Monday, August 01, 2005

Death of MLB Showdown - Part 1

I want to talk about the death of MLB Showdown.

MLB Showdown is a trading card game, designed by Wizards of the Coast. It’s a baseball card game, similar in concept to the old Strat-o-Matic baseball game, but with actual baseball cards and a collectable scheme of booster packs and starter packs.

The game is the only game where I played some role in its design and layout. It also recently died, that is to say its latest release, the 2005 Trading Deadline release, is the last release of the game you will ever see.

I am saddened by the death of this product. I also think it’s death taught me a lot about the gaming industry and both the good and the bad of a company called Wizards of the Coast.

I know a lot about how and why MLB Showdown failed and thought it might be interesting to write down what I know. I am going to break this post up into several parts, as I have a lot to say.

First of all a disclaimer:

There are some who will say that some of my criticism of Wizards in these posts is jealousy, specifically because I no longer work at Wizards of the Coast, and therefore my criticism is rooted in that. Well, that’s a difficult accusation to defend, I’ll just say that my job now pays better, has more prestige and makes me happier than any gig I had at Wizards. Not to say I didn’t enjoy working at Wizards, I did, I enjoyed working there a great deal, but I’m happy where I am now too.

So yes, I’m going to criticize Wizards in my posts, but I am also going to praise them. I am the first to admit Wizards has great people in it, great ideas in it and still has my overall respect and admiration.


The game was released in the late spring of 2000 and was originally designed by Tom Wiley. I don’t have much to say about Tom Wiley, I did not know him well. I watched him demo the game a few times to kids one day and he seemed genuinely proud of his game.

Wiley developed the pitch/swing die roll mechanic that is largely the trademark of the game and he came up with the idea of the strategy deck.
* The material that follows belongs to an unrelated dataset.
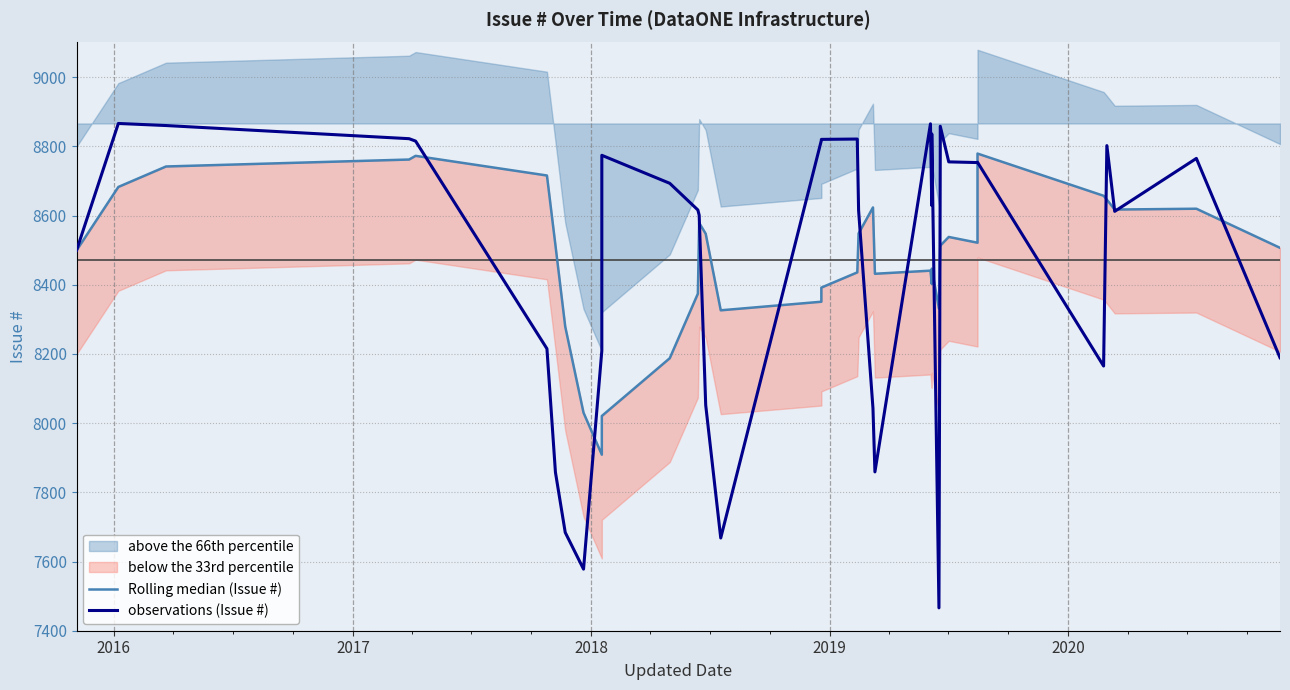

In Rolling median (Issue #), how many points are higher than both neighbors (excluding endpoints)?

9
It was RE Dalrymple, a play tester for the original release of the game, who came up with the Showdown brand name.

The interesting story behind the Showdown name is it was originally disliked by many people at Wizards. Now however the name ‘Showdown’ will be extended to new games that will actually replace MLB Showdown. These will be non-sport games.

MLB Showdown was released with much fanfare and ballyhoo. It was released during WOTC’s “hey day”, the company was still knee-deep in riches from its Pokemon trading card game.

Because Wizards was ‘fat’ from the Pokemon earnings, the company’s optimism and its expectations were vastly inflated. I saw earning projections for such horrible IPs as the X-Men TCG that Wizards’ produced that were outrageous and thus fell far short of expectations. WOTC just kept thinking they could crank out smash hits back then, when in reality Wizards really hasn’t had a “hit” in years and survives these days solely off of the revenue from Magic the Gathering and the few pieces of change that D&D delivers on an annual basis.

MLB Showdown suffered from inflated expectations as well, and indeed, in retrospect, it’s a miracle the game survived as long as it did. WOTC expected huge sales numbers for MLB Showdown and while initial base set sales were arguably quite healthy, the bloated expectations surrounding Wizards at that time, made MLB Showdown a disappointment in the eyes that matter most in the company.

One of MLB Showdown’s saving graces however was it received some fairly strong reviews from the gaming community as a whole (as opposed to other IP related games Wizards came with in 2000, which were universally panned). The game also out-performed any other Wizards product that year, other than their core stable of product. In short it was the strongest ‘new game’ , totally outperforming even strong intellectual properties such as Bugs Bunny, the Looney Tunes game associated with Bugs was an outright flop.

The game also seemed to open up a new channel, the baseball card store. This wasn’t nearly pervasive as people might think most Showdown sales were channeled through regular gaming stores and online sales. However, it was enough of a ‘new’ opportunity that once coupled with the fact Wizards license with Major League Baseball could extend for five years, meant Showdown would continue into 2001.

So at the end of 2000, despite a lot of problems and despite a slew of product being shredded and destroyed because it was left 'unsold', Wizards decided to continue with the brand in 2001.

This was a significant decision, because when the numbers were all tallied, the fact of the matter is, MLB Showdown cost Wizards money. It not only was *not* profitable it was taking money away from Wizards. Also it was a significant decision because MLB Showdown was not liked by many significant personas in Wizards.

Many of the ‘high minds’ at Wizards felt there was no cross-over between an average ‘gamer’ and an average ‘sports fan’. Indeed, many exhibited downright disgust that Wizards was attempting a sports-related IP. In their minds, it was breaking the ‘heart’ of what Wizards was, or at least was in their minds.

To this day, some of the antipathy towards sports related games still exists within Wizards and while those people are few in number and are by far, a small minority, I can tell you some of them are downright happy that Wizards decided to finally pull the feeding tube out of MLB Showdown.